An alternative for concentration is reverse filtration, whereby the medium is filtered out and where the supernatant containing the cells is retained. This method has the advantage that it is less stressful to the cells, but only about 2- to 4-fold concentrations are possible.

Material

Equipment for centrifugation

• Appropriate tubes for centrifugation (resisting the physical forces acting on the tubes during the procedure)

• Centrifuge

Equipment for reverse filtration

• Vacuum aspirator or disposable hand held syringes

• Filters with pore sizes smaller than the protists of interest (e.g., ≤1 µm) that can be attached to a vacuum aspirator or to disposable hand held syringes

Reagents

• Medium/water to re-suspend cell pellet

Procedure

Centrifugation

1. Place medium with the protists into the appropriate centrifugation tube.

2. Centrifuge the tubes for 2 minutes at appropriate rpm / g.

3. Quickly remove the supernatant.

4. Re-suspend protist cells in the remainder of medium or some replacement liquid depending on the goal.

5. Quickly proceed with the processing of the cultures, given that a small medium volume with high individual numbers will quickly deplete the remaining oxygen.

Reverse Filtration

1. Place medium with the protists into an appropriate tube, e.g., 50 mL of protist culture.

2. Start removing medium by putting the tip of the filter into the medium and creating a vacuum pressure (either with vacuum pump or with the disposable syringe), such that medium is sucked through the filter out of the protist culture.

3. Importantly, the process of filtration needs to be done carefully and slowly (generally >30 s for removing 50% of the medium in a 50 mL culture), such that protists do not get stuck on the filter but remain in the supernatant.

4. Dispose the filtrate, and keep the supernatant with the protists at a concentrated density.

5. The total volume of medium (of initial culture) divided by volume of the supernatant gives the level of concentration (e.g., 50 mL of initial culture, 12.5 mL of supernatant and 37.5 mL of discarded filtrate give a 4-fold concentration of the culture).

References

Chaine, A.S., Schtickzelle, N., Polard, T., Huet, M. & Clobert, J. (2010) Kin-based recognition and social aggregation in a ciliate. Evolution, 64, 1290-1300.

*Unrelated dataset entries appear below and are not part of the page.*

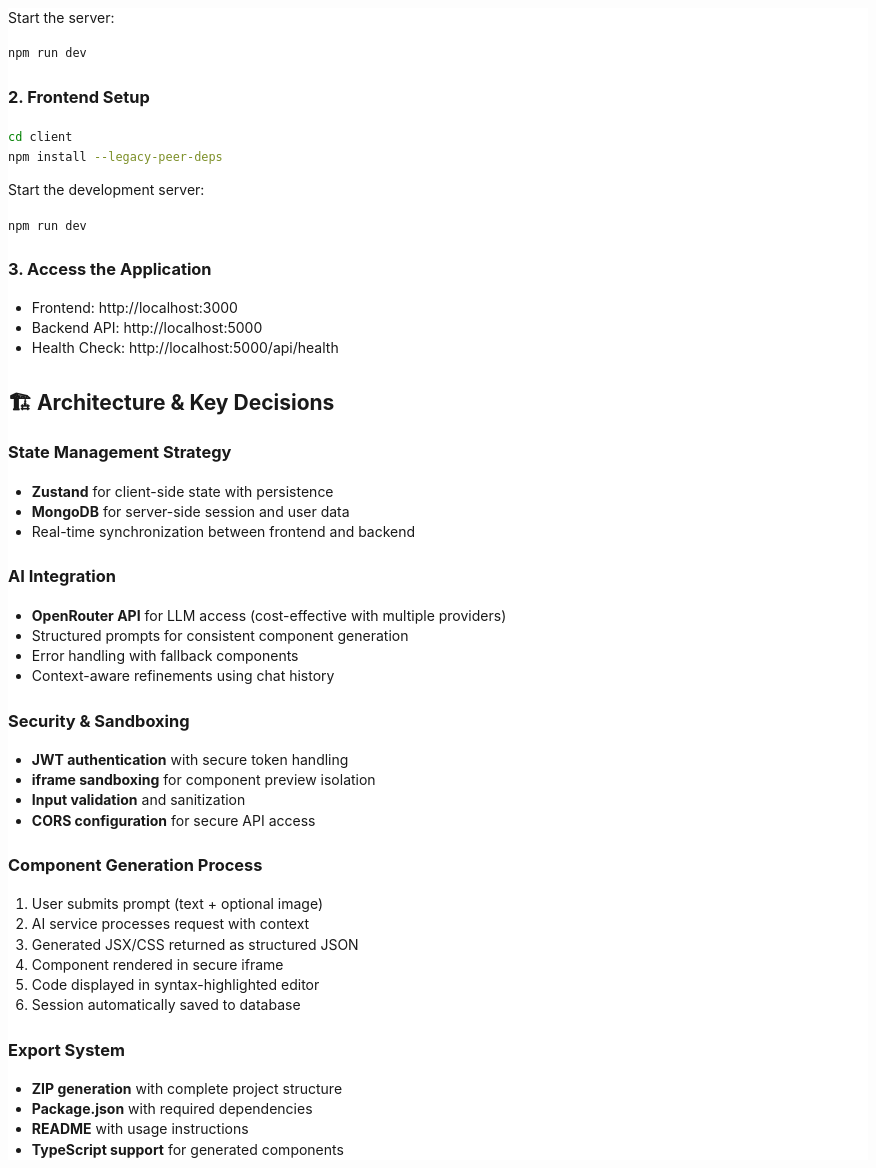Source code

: Start the server:
```bash
npm run dev
```

### 2. Frontend Setup

```bash
cd client
npm install --legacy-peer-deps
```

Start the development server:
```bash
npm run dev
```

### 3. Access the Application

- Frontend: http://localhost:3000
- Backend API: http://localhost:5000
- Health Check: http://localhost:5000/api/health

## 🏗️ Architecture & Key Decisions

### State Management Strategy
- **Zustand** for client-side state with persistence
- **MongoDB** for server-side session and user data
- Real-time synchronization between frontend and backend

### AI Integration
- **OpenRouter API** for LLM access (cost-effective with multiple providers)
- Structured prompts for consistent component generation
- Error handling with fallback components
- Context-aware refinements using chat history

### Security & Sandboxing
- **JWT authentication** with secure token handling
- **iframe sandboxing** for component preview isolation
- **Input validation** and sanitization
- **CORS configuration** for secure API access

### Component Generation Process
1. User submits prompt (text + optional image)
2. AI service processes request with context
3. Generated JSX/CSS returned as structured JSON
4. Component rendered in secure iframe
5. Code displayed in syntax-highlighted editor
6. Session automatically saved to database

### Export System
- **ZIP generation** with complete project structure
- **Package.json** with required dependencies
- **README** with usage instructions
- **TypeScript support** for generated components
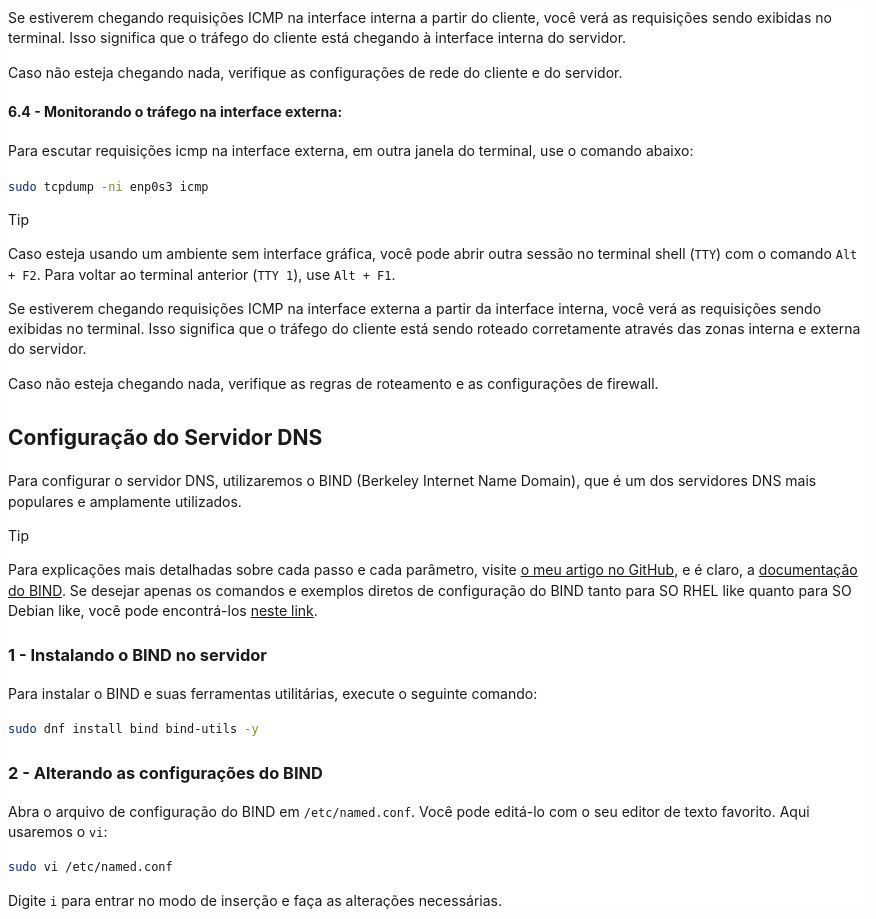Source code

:Se estiverem chegando requisições ICMP na interface interna a partir do cliente, você verá as requisições sendo exibidas no terminal. Isso significa que o tráfego do cliente está chegando à interface interna do servidor.

Caso não esteja chegando nada, verifique as configurações de rede do cliente e do servidor.

#### 6.4 - Monitorando o tráfego na interface externa:
Para escutar requisições icmp na interface externa, em outra janela do terminal, use o comando abaixo:
```bash
sudo tcpdump -ni enp0s3 icmp
```

> [!TIP]
> Caso esteja usando um ambiente sem interface gráfica, você pode abrir outra sessão no terminal shell (`TTY`) com o comando `Alt + F2`. Para voltar ao terminal anterior (`TTY 1`), use `Alt + F1`.

Se estiverem chegando requisições ICMP na interface externa a partir da interface interna, você verá as requisições sendo exibidas no terminal. Isso significa que o tráfego do cliente está sendo roteado corretamente através das zonas interna e externa do servidor.

Caso não esteja chegando nada, verifique as regras de roteamento e as configurações de firewall.




## Configuração do Servidor DNS

Para configurar o servidor DNS, utilizaremos o BIND (Berkeley Internet Name Domain), que é um dos servidores DNS mais populares e amplamente utilizados.

> [!TIP]
> Para explicações mais detalhadas sobre cada passo e cada parâmetro, visite [o meu artigo no GitHub](https://github.com/MikaelGois/setting-bind-dns/), e é claro, a [documentação do BIND](https://bind9.readthedocs.io/en/latest/).
> Se desejar apenas os comandos e exemplos diretos de configuração do BIND tanto para SO RHEL like quanto para SO Debian like, você pode encontrá-los [neste link](https://mikaelgois.github.io/setting-bind-dns/).

### 1 - Instalando o BIND no servidor

Para instalar o BIND e suas ferramentas utilitárias, execute o seguinte comando:
```bash
sudo dnf install bind bind-utils -y
```




### 2 - Alterando as configurações do BIND
Abra o arquivo de configuração do BIND em `/etc/named.conf`. Você pode editá-lo com o seu editor de texto favorito. Aqui usaremos o `vi`:
```bash
sudo vi /etc/named.conf
```

Digite `i` para entrar no modo de inserção e faça as alterações necessárias.
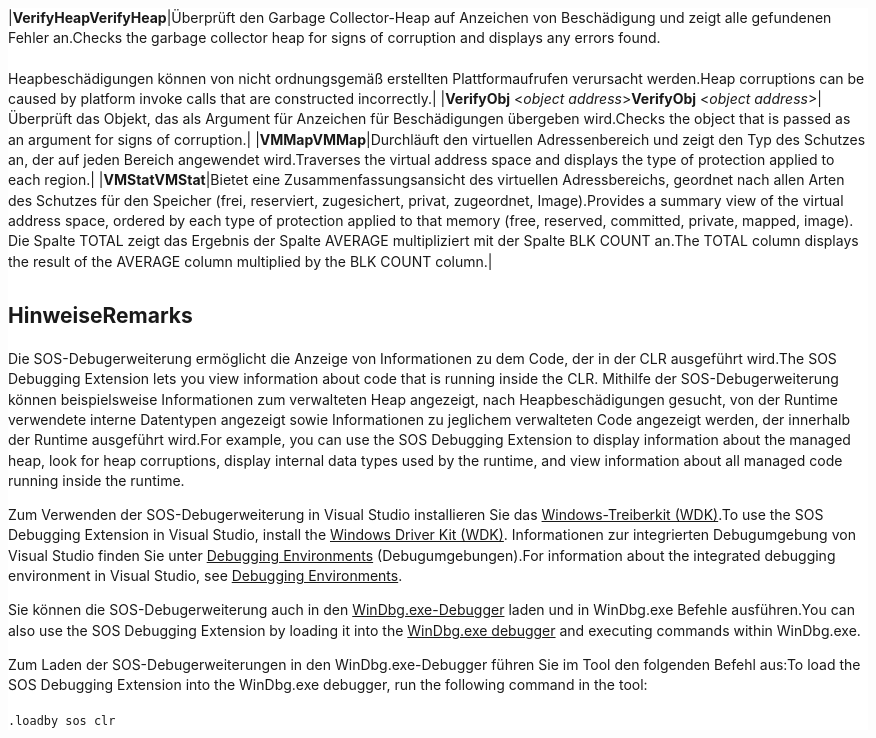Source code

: |<span data-ttu-id="20324-398">**VerifyHeap**</span><span class="sxs-lookup"><span data-stu-id="20324-398">**VerifyHeap**</span></span>|<span data-ttu-id="20324-399">Überprüft den Garbage Collector-Heap auf Anzeichen von Beschädigung und zeigt alle gefundenen Fehler an.</span><span class="sxs-lookup"><span data-stu-id="20324-399">Checks the garbage collector heap for signs of corruption and displays any errors found.</span></span><br /><br /> <span data-ttu-id="20324-400">Heapbeschädigungen können von nicht ordnungsgemäß erstellten Plattformaufrufen verursacht werden.</span><span class="sxs-lookup"><span data-stu-id="20324-400">Heap corruptions can be caused by platform invoke calls that are constructed incorrectly.</span></span>|
|<span data-ttu-id="20324-401">**VerifyObj** \<*object address*></span><span class="sxs-lookup"><span data-stu-id="20324-401">**VerifyObj** \<*object address*></span></span>|<span data-ttu-id="20324-402">Überprüft das Objekt, das als Argument für Anzeichen für Beschädigungen übergeben wird.</span><span class="sxs-lookup"><span data-stu-id="20324-402">Checks the object that is passed as an argument for signs of corruption.</span></span>|
|<span data-ttu-id="20324-403">**VMMap**</span><span class="sxs-lookup"><span data-stu-id="20324-403">**VMMap**</span></span>|<span data-ttu-id="20324-404">Durchläuft den virtuellen Adressenbereich und zeigt den Typ des Schutzes an, der auf jeden Bereich angewendet wird.</span><span class="sxs-lookup"><span data-stu-id="20324-404">Traverses the virtual address space and displays the type of protection applied to each region.</span></span>|
|<span data-ttu-id="20324-405">**VMStat**</span><span class="sxs-lookup"><span data-stu-id="20324-405">**VMStat**</span></span>|<span data-ttu-id="20324-406">Bietet eine Zusammenfassungsansicht des virtuellen Adressbereichs, geordnet nach allen Arten des Schutzes für den Speicher (frei, reserviert, zugesichert, privat, zugeordnet, Image).</span><span class="sxs-lookup"><span data-stu-id="20324-406">Provides a summary view of the virtual address space, ordered by each type of protection applied to that memory (free, reserved, committed, private, mapped, image).</span></span> <span data-ttu-id="20324-407">Die Spalte TOTAL zeigt das Ergebnis der Spalte AVERAGE multipliziert mit der Spalte BLK COUNT an.</span><span class="sxs-lookup"><span data-stu-id="20324-407">The TOTAL column displays the result of the AVERAGE column multiplied by the BLK COUNT column.</span></span>|

## <a name="remarks"></a><span data-ttu-id="20324-408">Hinweise</span><span class="sxs-lookup"><span data-stu-id="20324-408">Remarks</span></span>

<span data-ttu-id="20324-409">Die SOS-Debugerweiterung ermöglicht die Anzeige von Informationen zu dem Code, der in der CLR ausgeführt wird.</span><span class="sxs-lookup"><span data-stu-id="20324-409">The SOS Debugging Extension lets you view information about code that is running inside the CLR.</span></span> <span data-ttu-id="20324-410">Mithilfe der SOS-Debugerweiterung können beispielsweise Informationen zum verwalteten Heap angezeigt, nach Heapbeschädigungen gesucht, von der Runtime verwendete interne Datentypen angezeigt sowie Informationen zu jeglichem verwalteten Code angezeigt werden, der innerhalb der Runtime ausgeführt wird.</span><span class="sxs-lookup"><span data-stu-id="20324-410">For example, you can use the SOS Debugging Extension to display information about the managed heap, look for heap corruptions, display internal data types used by the runtime, and view information about all managed code running inside the runtime.</span></span>

<span data-ttu-id="20324-411">Zum Verwenden der SOS-Debugerweiterung in Visual Studio installieren Sie das [Windows-Treiberkit (WDK)](/windows-hardware/drivers/download-the-wdk).</span><span class="sxs-lookup"><span data-stu-id="20324-411">To use the SOS Debugging Extension in Visual Studio, install the [Windows Driver Kit (WDK)](/windows-hardware/drivers/download-the-wdk).</span></span> <span data-ttu-id="20324-412">Informationen zur integrierten Debugumgebung von Visual Studio finden Sie unter [Debugging Environments](/windows-hardware/drivers/debugger/debuggers-in-the-debugging-tools-for-windows-package) (Debugumgebungen).</span><span class="sxs-lookup"><span data-stu-id="20324-412">For information about the integrated debugging environment in Visual Studio, see [Debugging Environments](/windows-hardware/drivers/debugger/debuggers-in-the-debugging-tools-for-windows-package).</span></span>

<span data-ttu-id="20324-413">Sie können die SOS-Debugerweiterung auch in den [WinDbg.exe-Debugger](/windows-hardware/drivers/debugger/debugger-download-tools) laden und in WinDbg.exe Befehle ausführen.</span><span class="sxs-lookup"><span data-stu-id="20324-413">You can also use the SOS Debugging Extension by loading it into the [WinDbg.exe debugger](/windows-hardware/drivers/debugger/debugger-download-tools) and executing commands within WinDbg.exe.</span></span>

<span data-ttu-id="20324-414">Zum Laden der SOS-Debugerweiterungen in den WinDbg.exe-Debugger führen Sie im Tool den folgenden Befehl aus:</span><span class="sxs-lookup"><span data-stu-id="20324-414">To load the SOS Debugging Extension into the WinDbg.exe debugger, run the following command in the tool:</span></span>

```console
.loadby sos clr
```
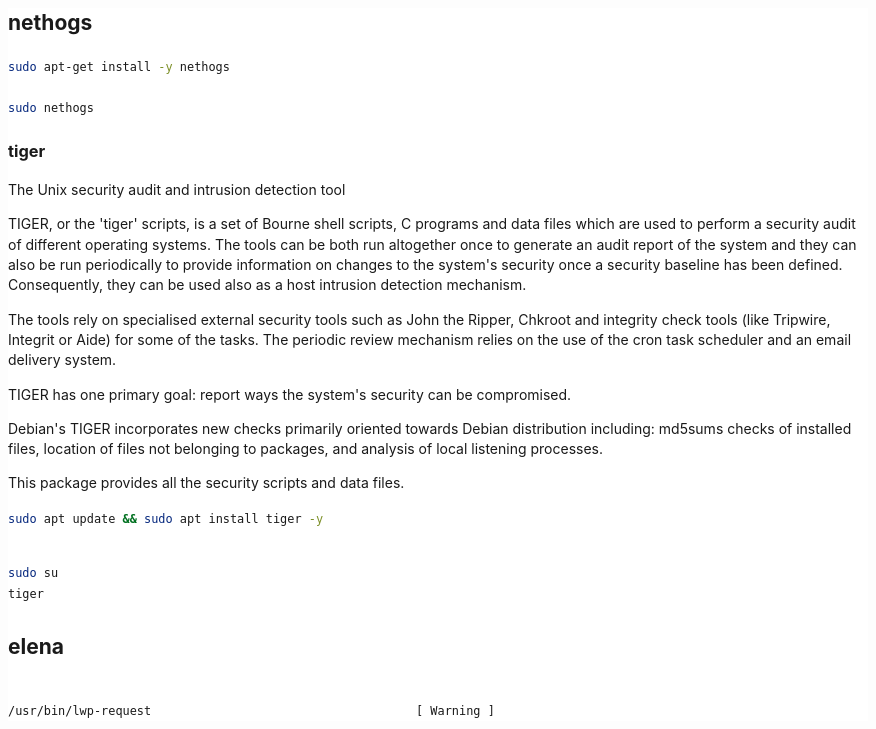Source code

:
 ```bash

```


## nethogs

```bash
sudo apt-get install -y nethogs

sudo nethogs

```

### tiger

The Unix security audit and intrusion detection tool

 TIGER, or the 'tiger' scripts, is a set of Bourne shell scripts, C programs and data files which are used to perform a security audit of different operating systems. The tools can be both run altogether once to generate an audit report of the system and they can also be run periodically to provide information on changes to the system's security once a security baseline has been defined. Consequently, they can be used also as a host intrusion detection mechanism.

The tools rely on specialised external security tools such as John the Ripper, Chkroot and integrity check tools (like Tripwire, Integrit or Aide) for some of the tasks. The periodic review mechanism relies on the use of the cron task scheduler and an email delivery system.

TIGER has one primary goal: report ways the system's security can be compromised.

Debian's TIGER incorporates new checks primarily oriented towards Debian distribution including: md5sums checks of installed files, location of files not belonging to packages, and analysis of local listening processes.

This package provides all the security scripts and data files.

```bash
sudo apt update && sudo apt install tiger -y
```


```bash

sudo su
tiger

```



## elena

```log

/usr/bin/lwp-request                                     [ Warning ]

```
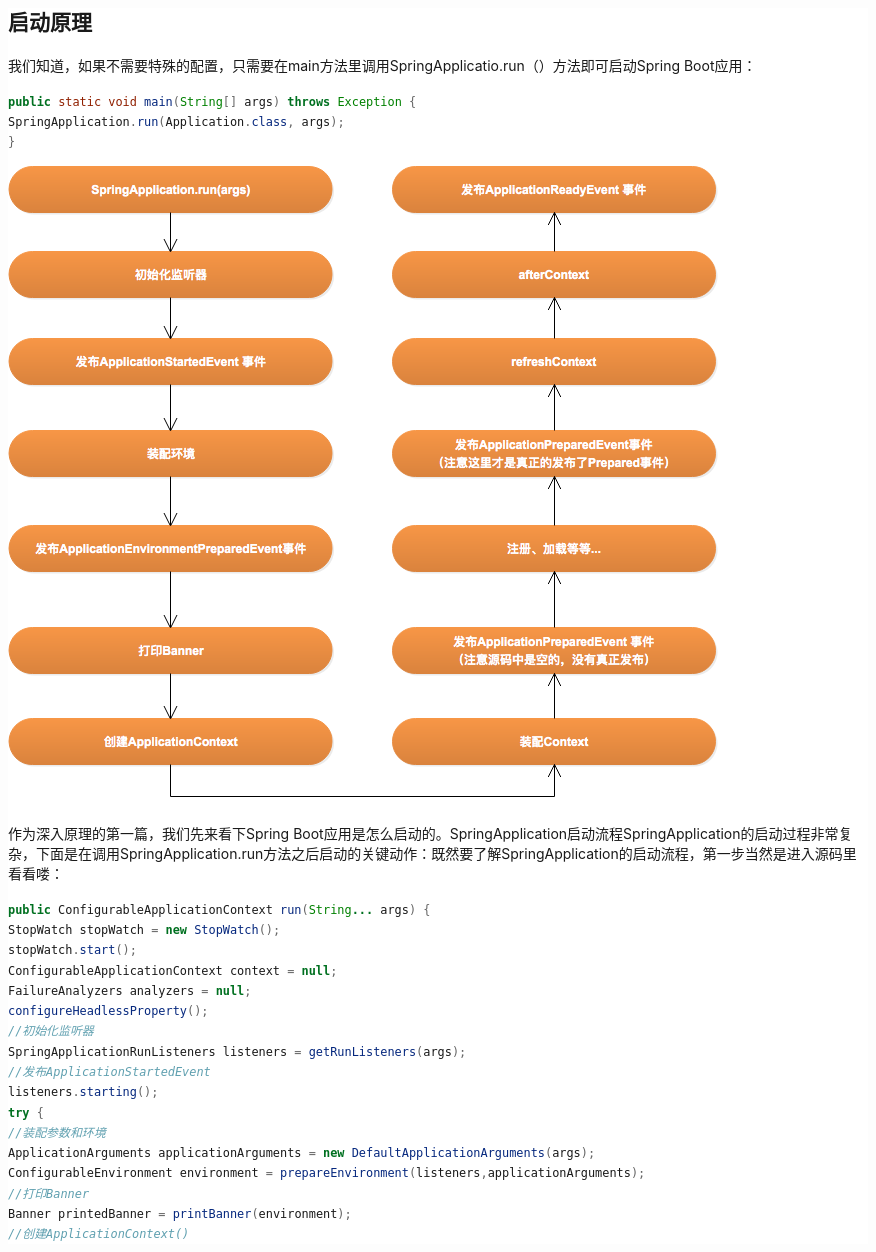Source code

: ## 启动原理

我们知道，如果不需要特殊的配置，只需要在main方法里调用SpringApplicatio.run（）方法即可启动Spring Boot应用：

```java
public static void main(String[] args) throws Exception {
SpringApplication.run(Application.class, args);
}
```

![img](assets/springapplicationflow.png)

作为深入原理的第一篇，我们先来看下Spring Boot应用是怎么启动的。SpringApplication启动流程SpringApplication的启动过程非常复杂，下面是在调用SpringApplication.run方法之后启动的关键动作：既然要了解SpringApplication的启动流程，第一步当然是进入源码里看看喽：

```java
public ConfigurableApplicationContext run(String... args) {
StopWatch stopWatch = new StopWatch();
stopWatch.start();
ConfigurableApplicationContext context = null;
FailureAnalyzers analyzers = null;
configureHeadlessProperty();
//初始化监听器
SpringApplicationRunListeners listeners = getRunListeners(args);
//发布ApplicationStartedEvent
listeners.starting();
try {
//装配参数和环境
ApplicationArguments applicationArguments = new DefaultApplicationArguments(args);
ConfigurableEnvironment environment = prepareEnvironment(listeners,applicationArguments);
//打印Banner
Banner printedBanner = printBanner(environment);
//创建ApplicationContext()
```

Fellous, S., Duncan, A., Coulon, A.l. & Kaltz, O. (2012) Quorum Sensing and Density-Dependent Dispersal in an Aquatic Model System. PLoS ONE, 7, e48436.

Fjerdingstad, E., Schtickzelle, N., Manhes, P., Gutierrez, A. & Clobert, J. (2007) Evolution of dispersal and life history strategies - Tetrahymena ciliates. BMC Evolutionary Biology, 7, 133.

Fronhofer, E.A. & Altermatt, F. (2014) Eco-evolutionary dynamics during experimental range expansions. Nature Communications, in review.

Fronhofer, E.A., Kropf, T. & Altermatt, F. (2014) Density-dependent movement and the consequences of the Allee effect in the model organism Tetrahymena. Journal of Animal Ecology, in press.

Gause, G.F. (1934a) Experimental analysis of Vito Volterra’s mathematical theory of the struggle for existence. Science, 79, 16-17.

Gause, G.F. (1934b) The Struggle for Existence. Dover Publications, Mineaola, N.Y.

Hauzy, C., Hulot, F.D., Gins, A. & Loreau, M. (2007) Intra- and interspecific density-dependent dispersal in an aquatic prey-predator system. Journal of Animal Ecology, 76, 552-558.

Luckinbill, L.S. (1979) Selection and the r/K Continuum in Experimental Populations of Protozoa. The American Naturalist, 113, 427-437.

Luckinbill, L.S. & Fenton, M.M. (1978) Regulation and environmental variability in experimental populations of protozoa. Ecology, 59, 1271-1276.

Pennekamp, F., Mitchell, K.A., Chaine, A. & Schtickzelle, N. (2014) Dispersal propensity in Tetrahymena thermophila ciliates—a reaction norm perspective. Evolution, 68, 2319-2330.

Warren, P.H. & Spencer, M. (1996) Community and food-web responses to the manipulation of energy input and disturbance in small ponds. Oikos, 75, 407-418.